Abstract

Badiou's philosophy of the ‘event’ has itself become an event of sorts for contemporary social and political theory. It has broken radically with a set of propositions concerning the operation of power, the status of knowledge, and the possibility of action that were for some time considered nearly unquestionable, in many ways defining what Badiou might call ‘the state of the situation’. After briefly outlining the manner in which Badiou's reinvigoration of the concept of ‘truth’ constitutes a serious challenge for the politics of difference and the ethics of alterity, this paper explores the significance for educational philosophy of what, borrowing from Jacques Rancière, Badiou calls the ‘axiom of equality’, or the notion that, in democratic politics, ‘equality must be postulated not willed’. I suggest that this axiom is best understood when read in relation to Rancière's The Ignorant Schoolmaster, and thus explore an intrinsic link between Badiou's more obscure philosophical claims and political assertions on the one hand, and the question of education on the other.
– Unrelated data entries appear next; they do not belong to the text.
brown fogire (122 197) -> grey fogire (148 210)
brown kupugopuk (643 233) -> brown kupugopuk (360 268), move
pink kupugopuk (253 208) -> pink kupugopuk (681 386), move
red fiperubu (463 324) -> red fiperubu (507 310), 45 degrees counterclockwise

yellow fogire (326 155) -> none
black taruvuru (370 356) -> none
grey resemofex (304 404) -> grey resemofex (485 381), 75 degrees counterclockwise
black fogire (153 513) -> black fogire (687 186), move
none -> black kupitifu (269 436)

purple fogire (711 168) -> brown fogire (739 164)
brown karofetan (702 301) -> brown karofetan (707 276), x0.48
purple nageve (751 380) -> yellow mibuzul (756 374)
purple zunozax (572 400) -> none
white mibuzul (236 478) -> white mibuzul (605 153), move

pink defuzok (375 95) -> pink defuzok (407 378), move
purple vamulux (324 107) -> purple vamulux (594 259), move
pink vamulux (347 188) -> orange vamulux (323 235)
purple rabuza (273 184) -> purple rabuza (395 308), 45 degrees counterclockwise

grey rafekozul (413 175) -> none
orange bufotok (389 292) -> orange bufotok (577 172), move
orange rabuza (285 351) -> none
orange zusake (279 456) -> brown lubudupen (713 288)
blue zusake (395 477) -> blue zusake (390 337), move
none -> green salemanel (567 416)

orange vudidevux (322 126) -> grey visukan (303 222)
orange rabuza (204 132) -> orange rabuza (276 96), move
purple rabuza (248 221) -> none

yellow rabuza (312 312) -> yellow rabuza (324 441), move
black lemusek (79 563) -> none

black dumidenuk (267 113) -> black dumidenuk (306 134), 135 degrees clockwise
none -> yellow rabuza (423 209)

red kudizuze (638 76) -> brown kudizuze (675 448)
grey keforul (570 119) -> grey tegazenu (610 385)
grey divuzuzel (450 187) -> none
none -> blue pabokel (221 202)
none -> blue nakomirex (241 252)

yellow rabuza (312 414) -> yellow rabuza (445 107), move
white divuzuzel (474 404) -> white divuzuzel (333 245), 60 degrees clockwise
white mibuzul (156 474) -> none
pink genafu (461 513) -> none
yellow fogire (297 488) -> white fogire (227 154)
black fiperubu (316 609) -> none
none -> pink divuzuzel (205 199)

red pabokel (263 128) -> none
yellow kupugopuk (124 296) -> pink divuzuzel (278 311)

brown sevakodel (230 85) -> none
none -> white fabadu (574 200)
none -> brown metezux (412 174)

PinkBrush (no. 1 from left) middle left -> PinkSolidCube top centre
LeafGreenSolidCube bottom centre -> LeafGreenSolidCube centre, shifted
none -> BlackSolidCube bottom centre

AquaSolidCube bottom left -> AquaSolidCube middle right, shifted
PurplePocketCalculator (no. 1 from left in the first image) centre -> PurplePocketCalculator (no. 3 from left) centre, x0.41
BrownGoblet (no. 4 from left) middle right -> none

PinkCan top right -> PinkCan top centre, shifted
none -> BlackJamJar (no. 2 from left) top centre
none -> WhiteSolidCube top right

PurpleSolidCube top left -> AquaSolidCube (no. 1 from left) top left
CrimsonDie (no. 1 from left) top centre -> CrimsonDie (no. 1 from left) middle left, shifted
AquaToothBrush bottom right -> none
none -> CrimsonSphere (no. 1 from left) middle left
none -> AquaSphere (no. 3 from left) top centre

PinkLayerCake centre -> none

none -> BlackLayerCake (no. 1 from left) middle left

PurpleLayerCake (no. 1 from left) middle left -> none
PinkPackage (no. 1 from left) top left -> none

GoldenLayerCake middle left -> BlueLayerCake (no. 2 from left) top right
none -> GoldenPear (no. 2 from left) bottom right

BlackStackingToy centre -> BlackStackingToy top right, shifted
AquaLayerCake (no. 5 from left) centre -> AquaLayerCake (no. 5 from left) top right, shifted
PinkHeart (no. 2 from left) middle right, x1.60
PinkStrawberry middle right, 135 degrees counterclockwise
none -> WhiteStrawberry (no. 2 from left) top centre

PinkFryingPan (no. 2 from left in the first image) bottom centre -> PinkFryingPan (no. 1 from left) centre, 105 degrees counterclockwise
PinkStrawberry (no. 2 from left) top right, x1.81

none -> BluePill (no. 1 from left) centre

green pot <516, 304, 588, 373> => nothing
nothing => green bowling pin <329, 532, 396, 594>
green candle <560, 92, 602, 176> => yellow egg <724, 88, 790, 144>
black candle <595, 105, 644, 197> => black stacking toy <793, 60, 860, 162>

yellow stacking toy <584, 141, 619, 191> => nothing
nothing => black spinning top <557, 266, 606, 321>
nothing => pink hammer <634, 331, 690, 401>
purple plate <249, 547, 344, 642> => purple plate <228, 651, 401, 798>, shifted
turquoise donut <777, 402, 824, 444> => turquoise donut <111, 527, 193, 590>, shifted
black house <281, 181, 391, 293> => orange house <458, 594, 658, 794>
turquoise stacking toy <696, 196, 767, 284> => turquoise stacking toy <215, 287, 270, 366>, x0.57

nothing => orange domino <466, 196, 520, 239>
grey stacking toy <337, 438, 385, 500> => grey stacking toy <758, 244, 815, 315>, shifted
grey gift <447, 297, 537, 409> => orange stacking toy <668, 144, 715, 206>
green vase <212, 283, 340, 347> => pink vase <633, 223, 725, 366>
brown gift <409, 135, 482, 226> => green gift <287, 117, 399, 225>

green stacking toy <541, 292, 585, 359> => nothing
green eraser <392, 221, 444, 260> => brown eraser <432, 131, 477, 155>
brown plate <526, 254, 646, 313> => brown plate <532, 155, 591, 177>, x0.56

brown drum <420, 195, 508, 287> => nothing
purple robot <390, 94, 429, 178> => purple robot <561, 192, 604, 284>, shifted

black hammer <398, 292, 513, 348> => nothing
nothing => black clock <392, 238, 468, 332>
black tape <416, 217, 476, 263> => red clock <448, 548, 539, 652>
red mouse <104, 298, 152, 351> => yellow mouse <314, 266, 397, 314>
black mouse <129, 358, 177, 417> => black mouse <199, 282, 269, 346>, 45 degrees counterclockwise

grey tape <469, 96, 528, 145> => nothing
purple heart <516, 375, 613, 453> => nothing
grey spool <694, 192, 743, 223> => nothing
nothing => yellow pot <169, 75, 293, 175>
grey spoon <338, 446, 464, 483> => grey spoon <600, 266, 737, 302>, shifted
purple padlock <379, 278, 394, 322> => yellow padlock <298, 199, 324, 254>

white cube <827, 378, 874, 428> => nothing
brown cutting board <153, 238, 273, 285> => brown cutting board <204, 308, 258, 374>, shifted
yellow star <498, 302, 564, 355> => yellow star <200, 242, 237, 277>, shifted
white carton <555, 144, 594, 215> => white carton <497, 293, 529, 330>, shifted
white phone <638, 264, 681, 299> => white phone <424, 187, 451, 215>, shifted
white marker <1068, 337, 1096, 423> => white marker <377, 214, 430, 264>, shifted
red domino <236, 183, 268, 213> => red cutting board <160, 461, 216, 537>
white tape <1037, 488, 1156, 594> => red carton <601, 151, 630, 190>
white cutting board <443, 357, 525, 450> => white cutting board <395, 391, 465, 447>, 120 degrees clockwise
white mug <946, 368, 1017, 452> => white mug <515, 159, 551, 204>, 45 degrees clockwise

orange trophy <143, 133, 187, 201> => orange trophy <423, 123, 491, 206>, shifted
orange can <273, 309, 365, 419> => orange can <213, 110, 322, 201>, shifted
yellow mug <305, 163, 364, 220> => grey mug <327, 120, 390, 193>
I further propose that the limitations of Badiou's criticism of Rancière's work, which suggests that he stops short of locating an effective political subject who might oppose the parliamentary state, are revealed most explicitly when we reassess Rancière's approach to education in The Ignorant Schoolmaster, and in his more recent work on political aesthetics. Ultimately, however, I conclude that a truly democratic approach to education will have to learn from both Badiou and Rancière, and take seriously the ‘axiom of equality’.